The programs provide a huge benefit for the hospitals and other facilities the team serves, though they do create more work for the biomed department, which continues to perform typical service and maintenance work as well. This effort is also approached with an interdepartmental team effort.
“When an instrument goes down, we work with the department to find the best method to get it back into service as quickly as possible and minimize the downtime,” says Kevin Harrell, CBET, CRES, lead biomedical equipment technician at PVH.
Equipment is tracked through sterilization and repair with a multicopy tag system to document the process. “Here at MCR, the shop is located directly across from central supply, so they can easily drop instruments, like endoscopes, off for repair,” says Mark Sheets, CBET, biomed/lead tech.
Items are tracked within a spreadsheet that also includes whether a loaner is applicable; department heads can access the database from their desktops to check on equipment status and verify information. The process maximizes uptime, minimizes cost, and creates long-term efficiencies.
The team runs monthly reports for the departments detailing service but can also run on-demand reports that look at device performance or repair orders. If someone notices a repeat issue, a simple investigation can uncover the source of the issue.
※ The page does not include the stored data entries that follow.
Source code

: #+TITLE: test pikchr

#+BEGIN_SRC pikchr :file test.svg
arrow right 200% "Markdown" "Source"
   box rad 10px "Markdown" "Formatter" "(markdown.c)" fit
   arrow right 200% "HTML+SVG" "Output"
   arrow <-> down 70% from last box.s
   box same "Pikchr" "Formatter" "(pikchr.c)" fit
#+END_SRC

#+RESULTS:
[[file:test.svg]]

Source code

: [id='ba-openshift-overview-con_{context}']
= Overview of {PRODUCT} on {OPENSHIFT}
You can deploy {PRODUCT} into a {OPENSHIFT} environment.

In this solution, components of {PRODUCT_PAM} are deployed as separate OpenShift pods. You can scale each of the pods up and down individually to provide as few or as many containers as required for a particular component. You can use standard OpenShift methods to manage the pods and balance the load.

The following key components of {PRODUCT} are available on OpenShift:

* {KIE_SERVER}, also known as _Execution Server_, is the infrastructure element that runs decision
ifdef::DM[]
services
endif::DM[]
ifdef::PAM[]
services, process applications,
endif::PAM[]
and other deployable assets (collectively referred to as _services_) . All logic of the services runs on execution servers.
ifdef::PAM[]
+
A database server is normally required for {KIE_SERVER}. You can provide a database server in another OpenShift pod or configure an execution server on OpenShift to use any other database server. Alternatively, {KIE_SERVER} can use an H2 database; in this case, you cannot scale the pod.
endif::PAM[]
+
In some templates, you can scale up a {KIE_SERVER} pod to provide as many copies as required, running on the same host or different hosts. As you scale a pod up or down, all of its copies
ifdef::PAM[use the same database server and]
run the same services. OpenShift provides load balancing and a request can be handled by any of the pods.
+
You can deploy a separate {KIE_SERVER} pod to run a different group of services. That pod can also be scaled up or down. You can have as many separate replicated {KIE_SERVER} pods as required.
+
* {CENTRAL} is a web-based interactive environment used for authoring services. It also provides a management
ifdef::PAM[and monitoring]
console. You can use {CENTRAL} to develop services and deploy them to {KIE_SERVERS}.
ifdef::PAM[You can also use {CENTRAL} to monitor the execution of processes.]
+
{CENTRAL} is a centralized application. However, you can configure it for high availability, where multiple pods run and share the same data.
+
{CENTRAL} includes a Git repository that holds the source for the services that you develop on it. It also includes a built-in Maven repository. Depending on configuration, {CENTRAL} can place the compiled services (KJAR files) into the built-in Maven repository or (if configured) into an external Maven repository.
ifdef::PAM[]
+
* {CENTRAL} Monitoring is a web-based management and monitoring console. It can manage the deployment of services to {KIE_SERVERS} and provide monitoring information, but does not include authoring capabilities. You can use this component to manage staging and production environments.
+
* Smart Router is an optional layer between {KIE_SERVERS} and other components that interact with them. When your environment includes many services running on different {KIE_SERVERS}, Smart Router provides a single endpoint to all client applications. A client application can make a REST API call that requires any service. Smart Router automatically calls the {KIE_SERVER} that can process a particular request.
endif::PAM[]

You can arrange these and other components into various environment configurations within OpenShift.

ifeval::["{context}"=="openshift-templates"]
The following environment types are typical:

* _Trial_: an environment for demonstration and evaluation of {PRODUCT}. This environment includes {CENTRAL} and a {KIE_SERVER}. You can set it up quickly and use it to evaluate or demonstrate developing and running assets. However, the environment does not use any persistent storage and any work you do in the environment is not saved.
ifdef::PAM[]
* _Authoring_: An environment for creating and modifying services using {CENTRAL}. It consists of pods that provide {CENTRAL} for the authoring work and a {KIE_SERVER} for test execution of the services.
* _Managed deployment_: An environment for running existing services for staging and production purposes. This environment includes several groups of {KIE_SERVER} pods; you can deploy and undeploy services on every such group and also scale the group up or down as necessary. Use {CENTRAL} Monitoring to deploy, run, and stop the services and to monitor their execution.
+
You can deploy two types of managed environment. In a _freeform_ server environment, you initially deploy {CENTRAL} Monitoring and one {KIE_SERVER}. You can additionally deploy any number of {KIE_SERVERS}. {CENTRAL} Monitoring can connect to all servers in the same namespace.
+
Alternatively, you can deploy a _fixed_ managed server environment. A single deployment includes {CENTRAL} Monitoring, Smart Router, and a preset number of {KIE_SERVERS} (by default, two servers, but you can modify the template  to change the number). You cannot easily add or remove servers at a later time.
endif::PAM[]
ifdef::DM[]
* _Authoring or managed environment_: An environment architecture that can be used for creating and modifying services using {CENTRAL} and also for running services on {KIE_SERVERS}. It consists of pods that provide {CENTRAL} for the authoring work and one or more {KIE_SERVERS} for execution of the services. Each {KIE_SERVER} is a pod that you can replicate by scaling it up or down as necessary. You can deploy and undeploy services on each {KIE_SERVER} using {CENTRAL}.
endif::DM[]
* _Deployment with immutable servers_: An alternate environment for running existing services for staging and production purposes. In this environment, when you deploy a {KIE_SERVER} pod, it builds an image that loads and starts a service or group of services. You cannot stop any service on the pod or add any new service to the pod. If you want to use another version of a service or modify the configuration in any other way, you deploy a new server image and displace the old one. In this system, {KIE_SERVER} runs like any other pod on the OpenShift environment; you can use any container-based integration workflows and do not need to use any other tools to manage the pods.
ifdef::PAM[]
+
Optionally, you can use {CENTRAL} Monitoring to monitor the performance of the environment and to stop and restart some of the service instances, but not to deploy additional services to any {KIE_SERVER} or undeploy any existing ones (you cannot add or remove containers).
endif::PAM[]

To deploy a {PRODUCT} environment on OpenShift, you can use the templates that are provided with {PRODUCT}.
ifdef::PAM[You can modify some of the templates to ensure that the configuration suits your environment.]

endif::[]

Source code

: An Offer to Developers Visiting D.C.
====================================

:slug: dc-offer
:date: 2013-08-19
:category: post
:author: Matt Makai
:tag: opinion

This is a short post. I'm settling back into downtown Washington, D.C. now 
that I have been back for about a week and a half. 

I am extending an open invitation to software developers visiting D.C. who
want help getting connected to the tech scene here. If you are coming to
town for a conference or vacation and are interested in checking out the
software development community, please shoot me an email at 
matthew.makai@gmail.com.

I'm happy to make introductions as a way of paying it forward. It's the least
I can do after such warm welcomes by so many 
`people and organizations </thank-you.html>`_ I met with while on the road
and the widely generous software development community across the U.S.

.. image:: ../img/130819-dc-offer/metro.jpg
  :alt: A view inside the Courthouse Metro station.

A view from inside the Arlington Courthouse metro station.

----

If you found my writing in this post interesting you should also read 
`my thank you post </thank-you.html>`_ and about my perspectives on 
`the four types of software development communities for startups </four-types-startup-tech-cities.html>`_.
“For instance, this morning, we have a very specialized sonic endoscope down for the third time. But the problem occurred at both MCR and PVH, so the problem wasn’t use-related,” Sullivan says. “We tracked it down to a defective repair by the manufacturer and are now obtaining a warranty repair at the savings of $9,000.”
Such results may contribute to another award for PVHS, Malcolm Baldrige or otherwise. While the accolades are nice, the real benefit lies in the performance improvement and cost savings experienced by the customers of the HSS/PVHS clinical engineering
team—the physicians and the patients. Their needs are considered first, and the biomed team will work with any PVHS or HSS department to deliver smart solutions, and occasionally take a bow.
As author Matthew Woodring Stover stated, “If you take out the team in teamwork, it’s just work. Now who wants that?”